Your copy of the listing must be exact and must hold no images.

Stored data:

++++++++++

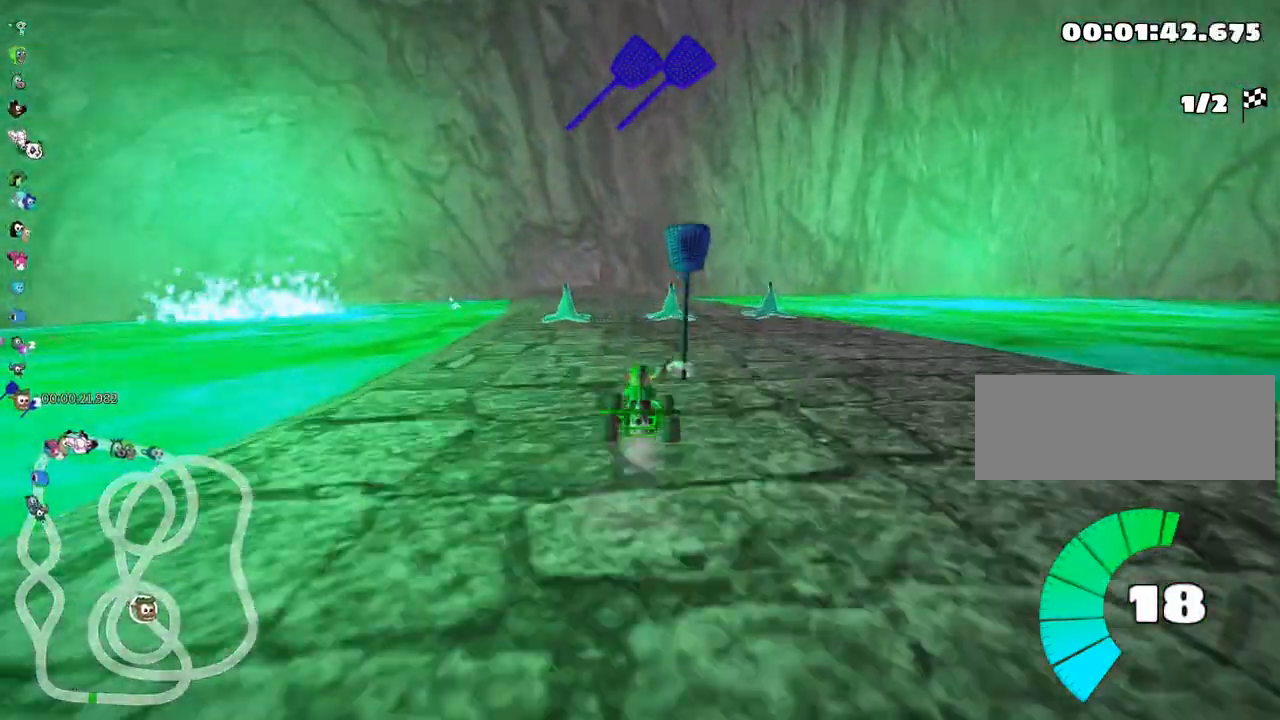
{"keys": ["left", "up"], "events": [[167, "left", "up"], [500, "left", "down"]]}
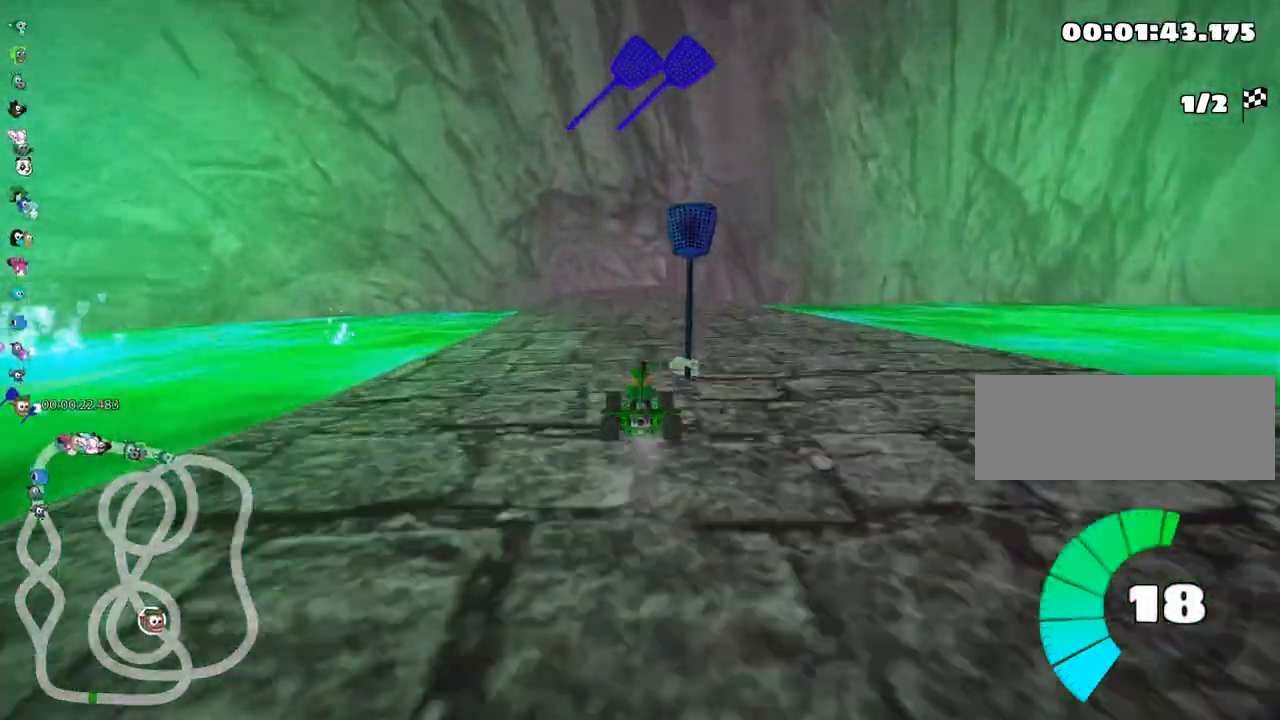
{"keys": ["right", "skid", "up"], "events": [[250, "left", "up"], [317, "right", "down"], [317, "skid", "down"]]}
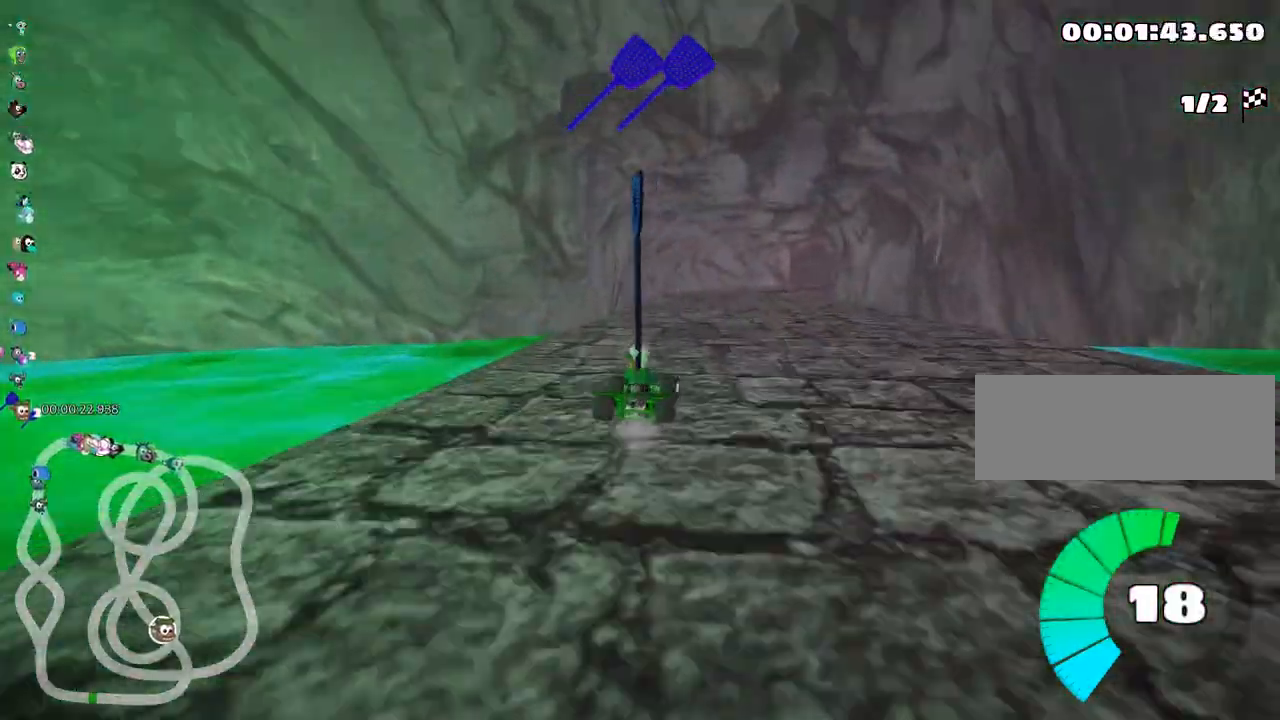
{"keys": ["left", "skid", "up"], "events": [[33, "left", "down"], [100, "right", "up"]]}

++++++++++

Reply:
{"keys": ["left", "up"], "events": [[167, "left", "up"], [500, "left", "down"]]}
{"keys": ["right", "skid", "up"], "events": [[250, "left", "up"], [317, "right", "down"], [317, "skid", "down"]]}
{"keys": ["left", "skid", "up"], "events": [[33, "left", "down"], [100, "right", "up"]]}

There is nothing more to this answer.